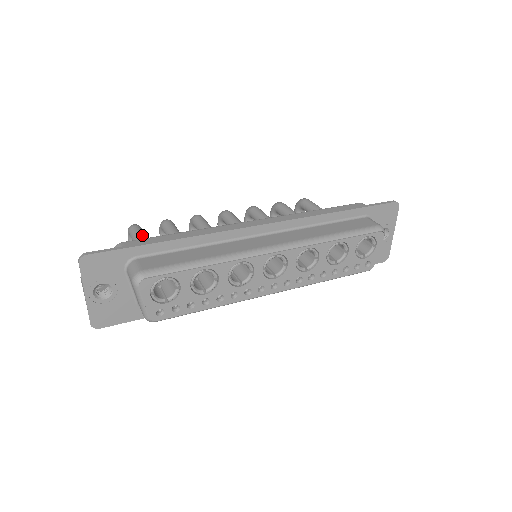
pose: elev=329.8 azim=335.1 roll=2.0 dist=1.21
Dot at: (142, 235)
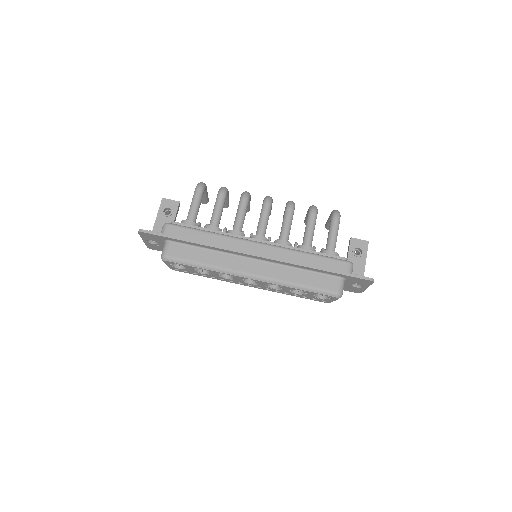
Dot at: (196, 204)
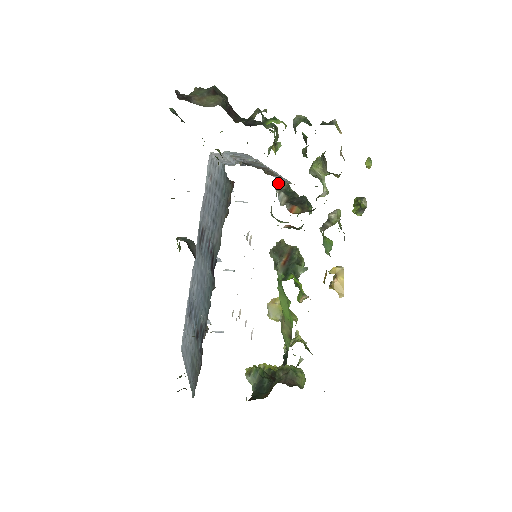
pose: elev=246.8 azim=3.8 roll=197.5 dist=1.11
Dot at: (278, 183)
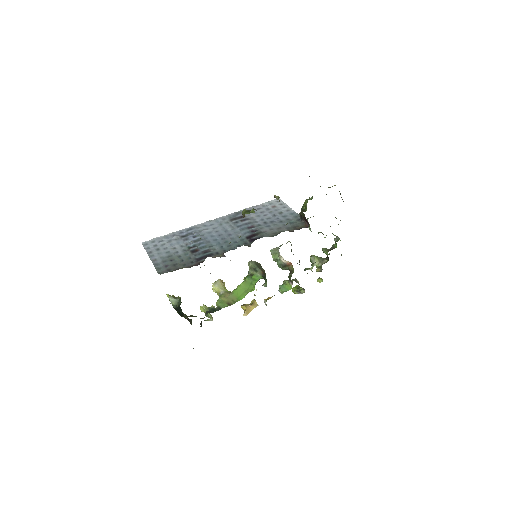
Dot at: (291, 244)
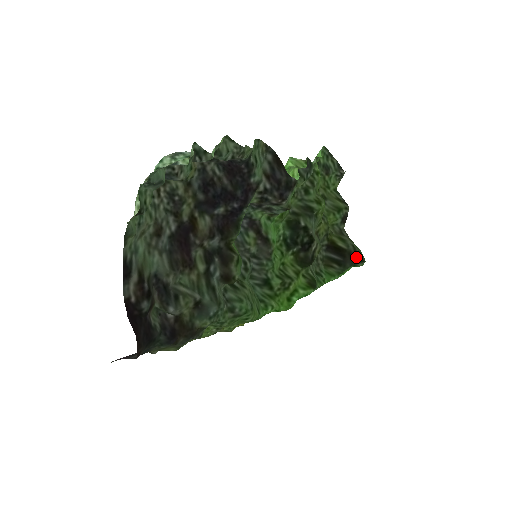
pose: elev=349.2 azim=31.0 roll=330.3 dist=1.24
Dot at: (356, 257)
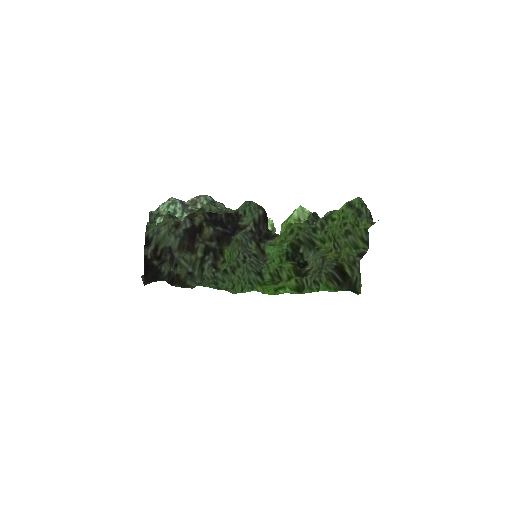
Dot at: (353, 287)
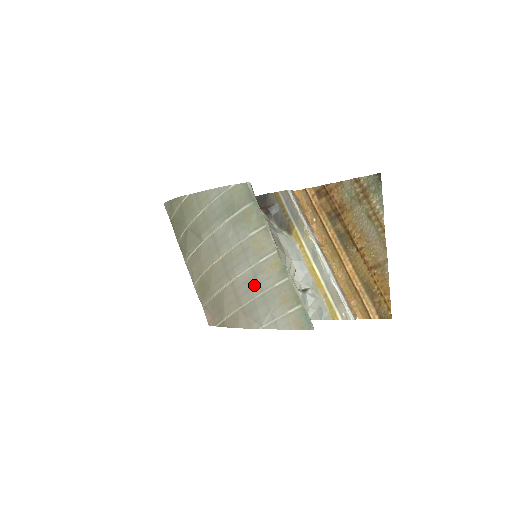
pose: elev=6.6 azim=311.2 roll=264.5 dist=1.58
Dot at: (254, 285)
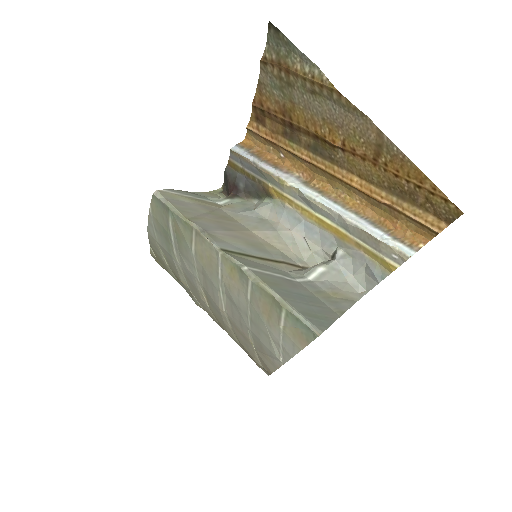
Dot at: (238, 312)
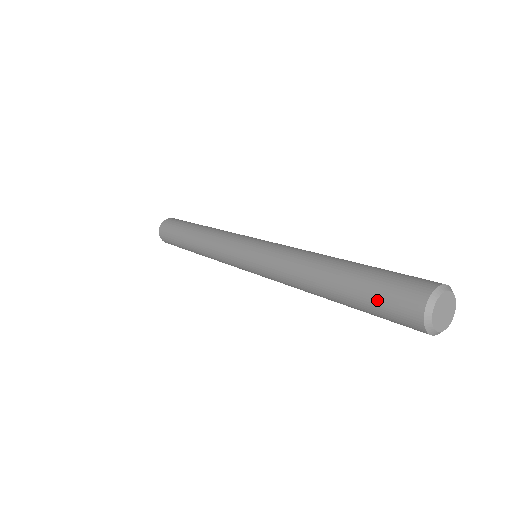
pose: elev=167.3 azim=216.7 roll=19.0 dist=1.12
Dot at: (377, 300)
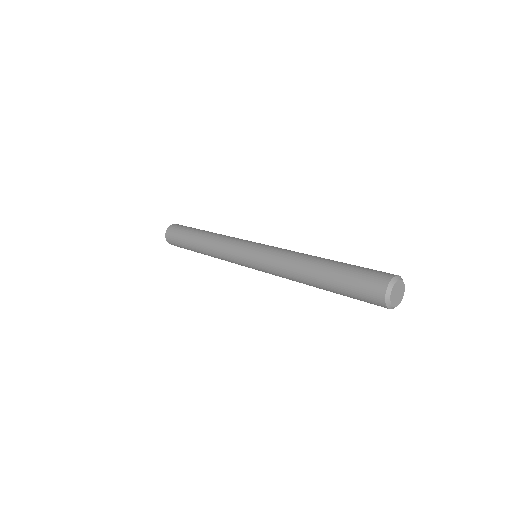
Dot at: (356, 298)
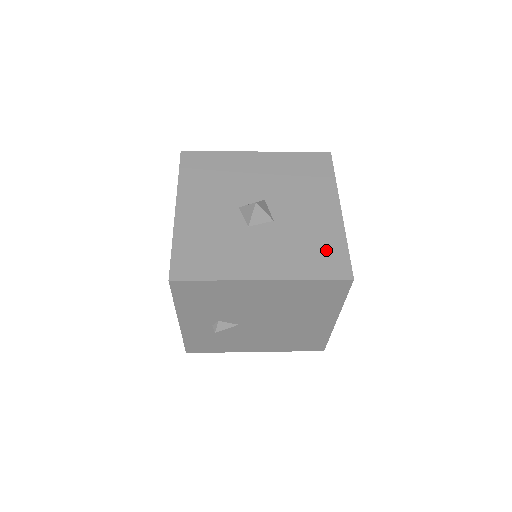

★ ★ ★ ★

* _PROBLEM_:
Update the data above by replacing every "pose" with "view" and leaving everything else unchanged. Leave the pictures out of your answer.

* _RESULT OF THIS EXERCISE_:
view: elev=329.8 azim=335.1 roll=2.0 dist=1.21
Dot at: (142, 235)
Dot at: (196, 204)
view: elev=246.8 azim=3.8 roll=197.5 dist=1.11
Dot at: (278, 183)
Dot at: (291, 244)
view: elev=349.2 azim=31.0 roll=330.3 dist=1.24
Dot at: (356, 257)
Dot at: (353, 287)
view: elev=6.6 azim=311.2 roll=264.5 dist=1.58
Dot at: (254, 285)
Dot at: (238, 312)
view: elev=167.3 azim=216.7 roll=19.0 dist=1.12
Dot at: (377, 300)
Dot at: (356, 298)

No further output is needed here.